Race should play no role in justice but shamefully in Britain it now does

It is no longer possible to deny that in the land of Magna Carta, Habeas Corpus and the Bill of Rights we have differential policing and justice. The law is no longer blind, and now treats criminals differently depending on their religious beliefs, ethnicity and sexuality.
The sentencing guidelines published last week explicitly instruct judges that a pre-sentence report “will normally be considered necessary” if a perpetrator of a crime is “from an ethnic minority, cultural minority and/or faith minority community”, female, transgender, or a drug addict, or a victim of modern slavery, trafficking or exploitation.
Pre-sentence reports are used by courts to find mitigating circumstances that can lead judges to avoid custodial sentences, and impose suspended sentences and community punishments instead.
And these guidelines are clear: minorities should receive lesser punishments than white people, especially white men.

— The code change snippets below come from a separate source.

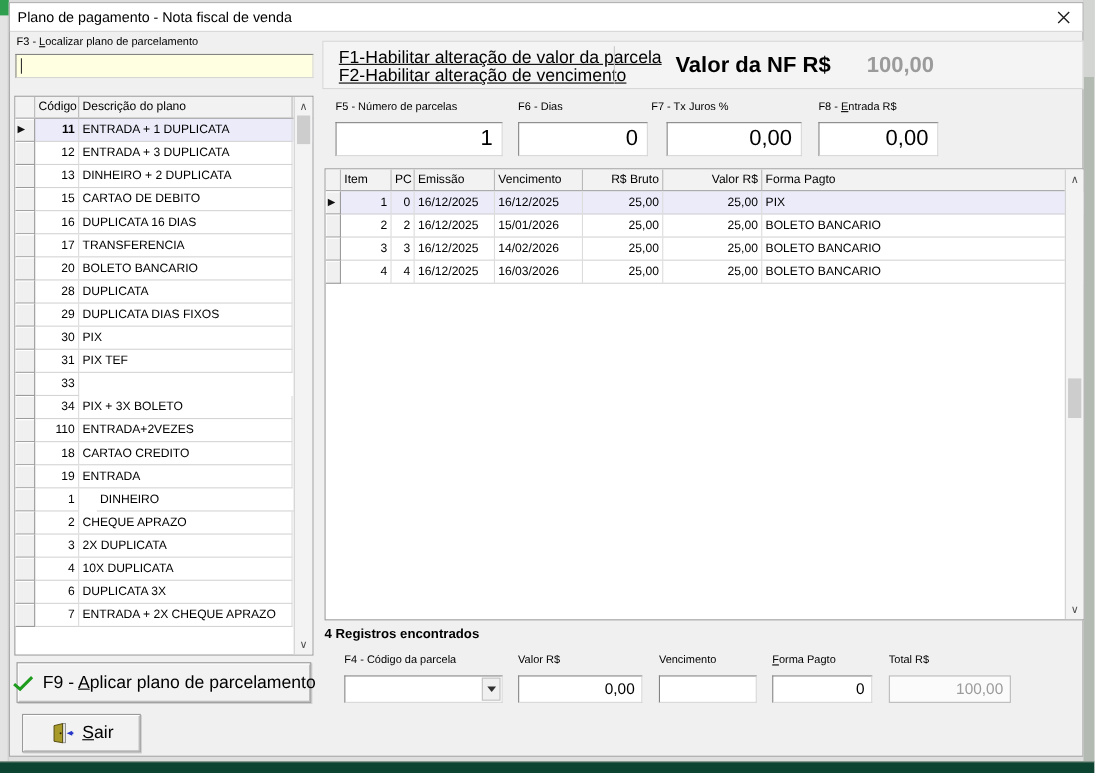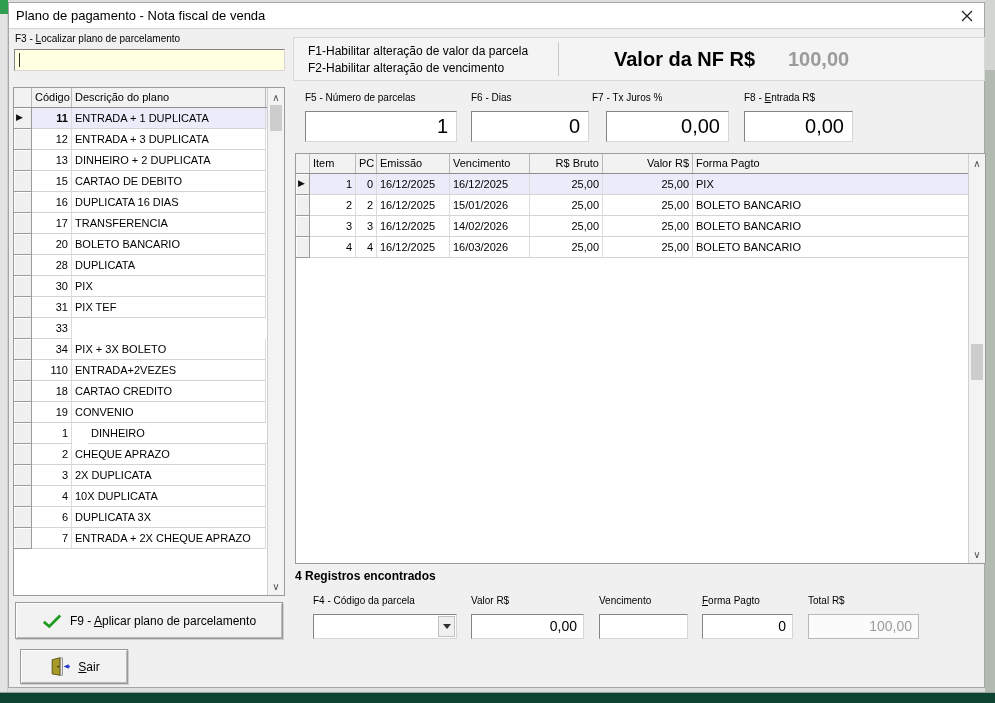"F1-Habilitar alteração de valor da" .hint-text { font-size: 12px -> 16px; text-decoration: none -> underline }
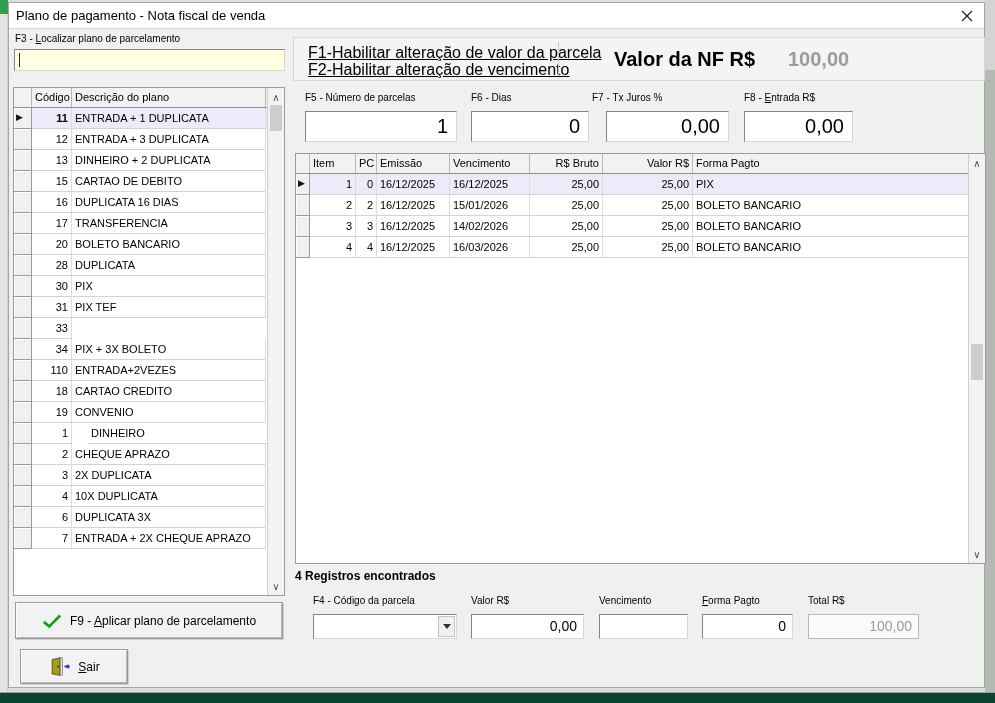"29" div.grow { html: none -> <div> <div></div> <div>29</div> <div>DUPLICATA DIAS FIXOS</div> </div> }
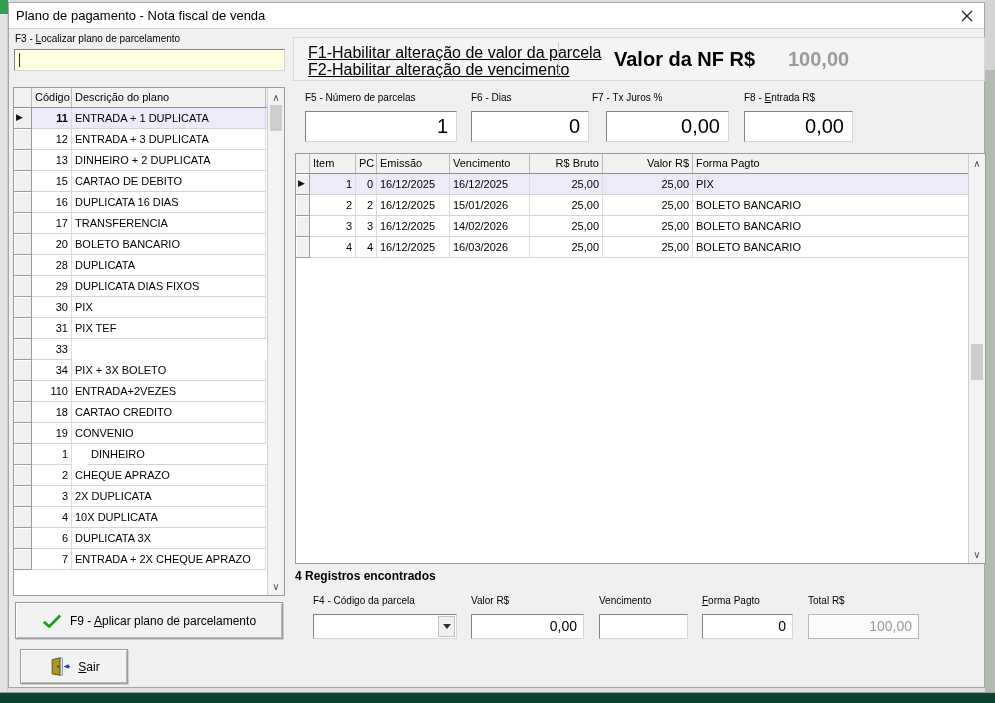"CONVENIO" div.cell { text: CONVENIO -> ENTRADA }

The provisions about slavery, trafficking and exploitation are an invitation for lawyers to help illegal immigrants to escape the reach of the law.
This is not the first official direction to tell judges to put identity politics before the once-sacred principle of equality before the law. Last July, the Judicial College published the Equal Treatment Bench Book, which quotes approvingly a US Supreme Court judge saying, “in order to treat some persons equally, we must treat them differently”.
Putting this principle into practice, the Bench Book warns for example that “the family impact of custodial sentences [is] particularly acute for black mothers” because black families are more likely to have lone parents.
For women who wear the burqa, the Bench Book says it is a “balancing exercise” to determine whether a judge can ask that the veil should be removed. It says, “the identity of a defendant can be established in private without requiring removal” and it expresses scepticism about “deciding credibility from the appearance and demeanour” of a witness or defendant.
The Bench Book has a whole section on “Islamophobia”, a concocted concept eliding ideas of blasphemy and criticism of individual Muslims with racism. And it endorses statements by the Muslim Council of Britain (MCB), as well as the definition of Islamophobia produced in a report by a cross-party group of MPs.